- [YOUR GOAL]
What is needed is an exact transcription of every record, minus the pictures.

- - -

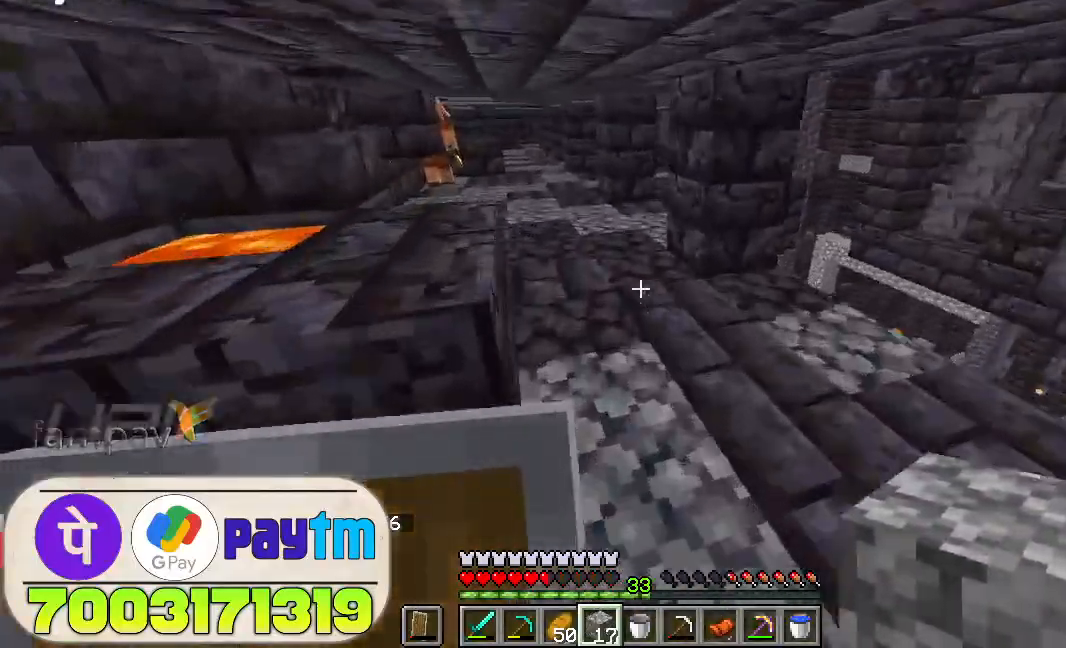
{"keys": ["w"], "mouse": [], "events": []}
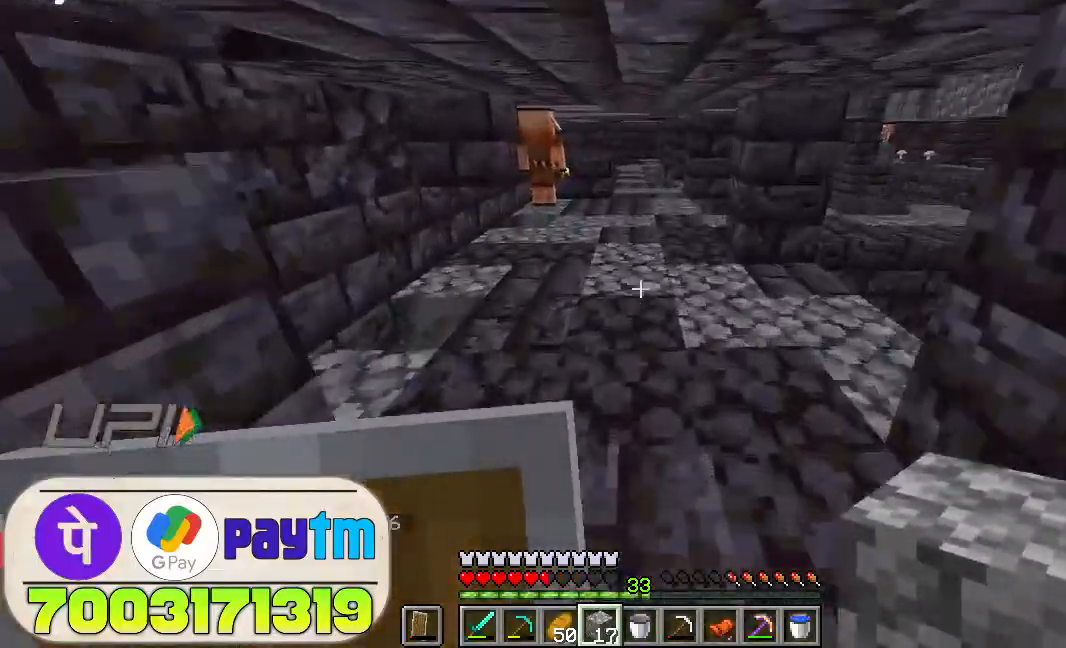
{"keys": ["w"], "mouse": [], "events": []}
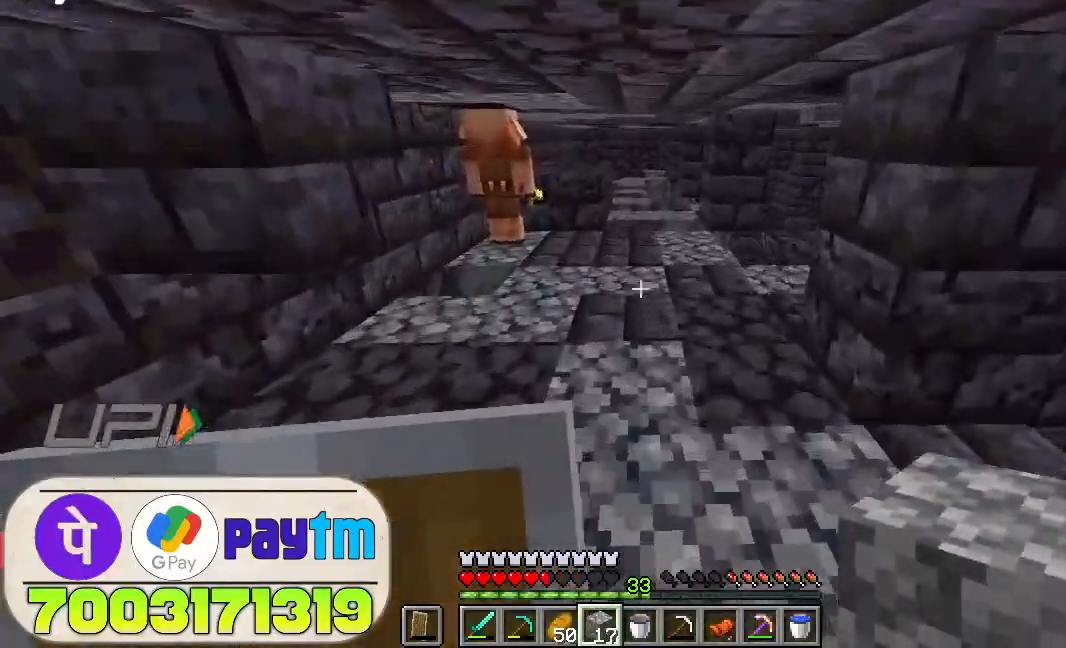
{"keys": ["w"], "mouse": [], "events": []}
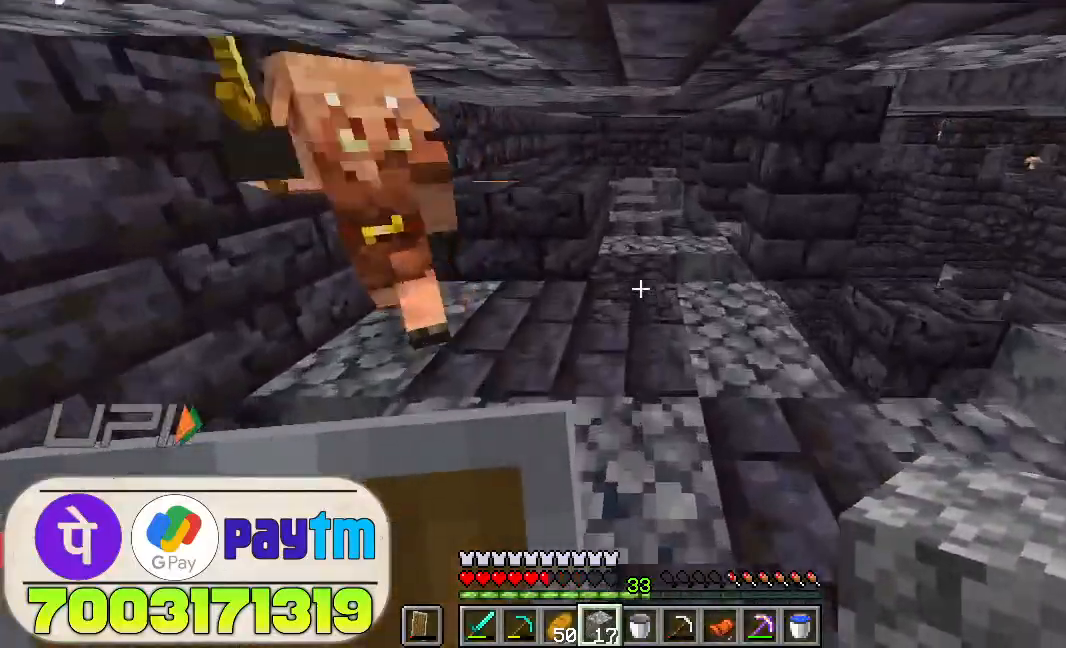
{"keys": ["w"], "mouse": [], "events": []}
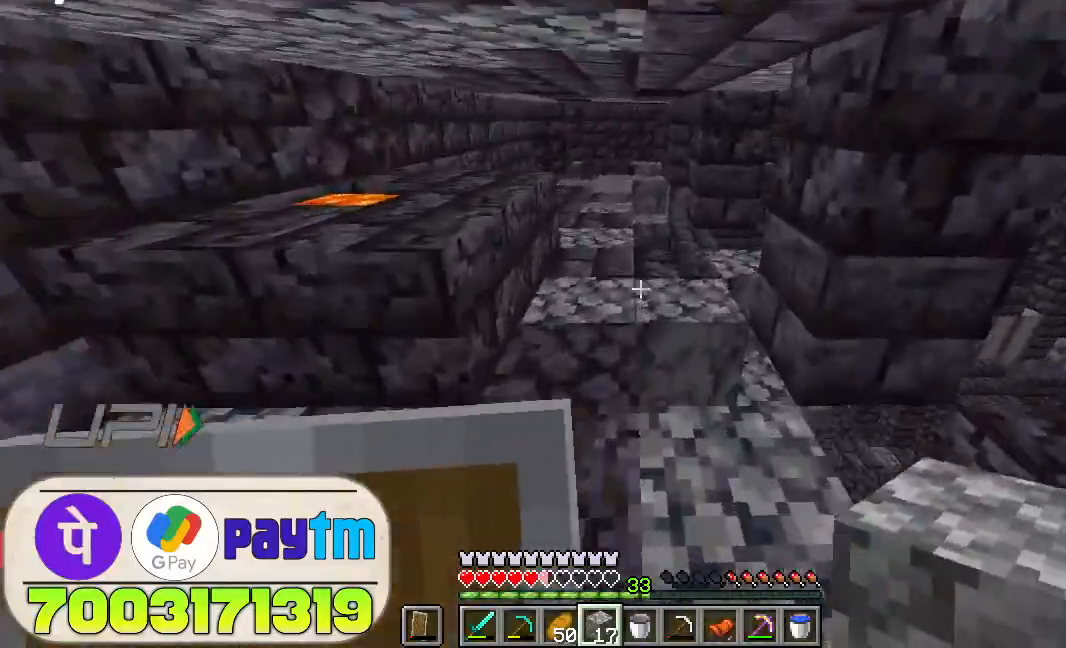
{"keys": ["w"], "mouse": [], "events": []}
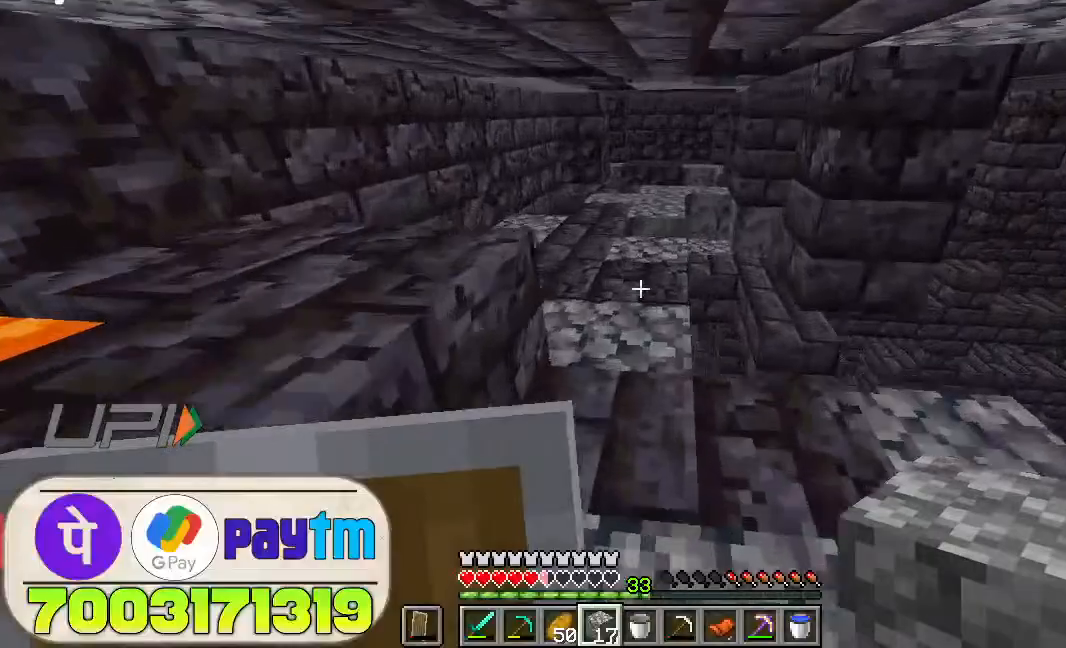
{"keys": ["w"], "mouse": [], "events": []}
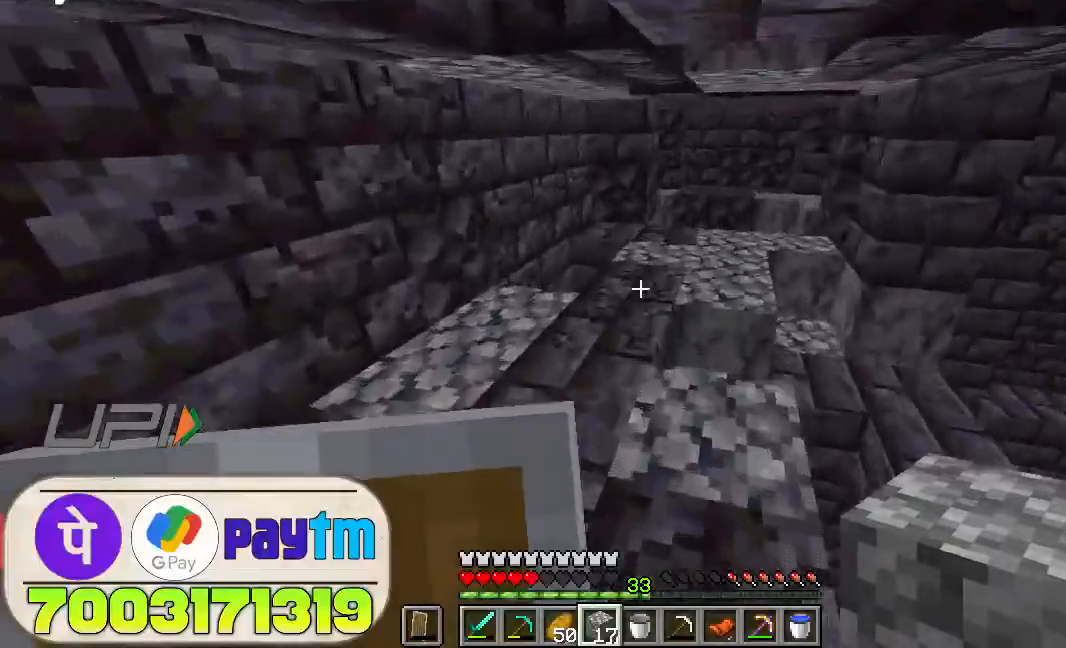
{"keys": ["w"], "mouse": [], "events": []}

- - -

- [SOLUTION TO THE EXERCISE]
{"keys": ["w"], "mouse": [], "events": []}
{"keys": ["w"], "mouse": [], "events": []}
{"keys": ["w"], "mouse": [], "events": []}
{"keys": ["w"], "mouse": [], "events": []}
{"keys": ["w"], "mouse": [], "events": []}
{"keys": ["w"], "mouse": [], "events": []}
{"keys": ["w"], "mouse": [], "events": []}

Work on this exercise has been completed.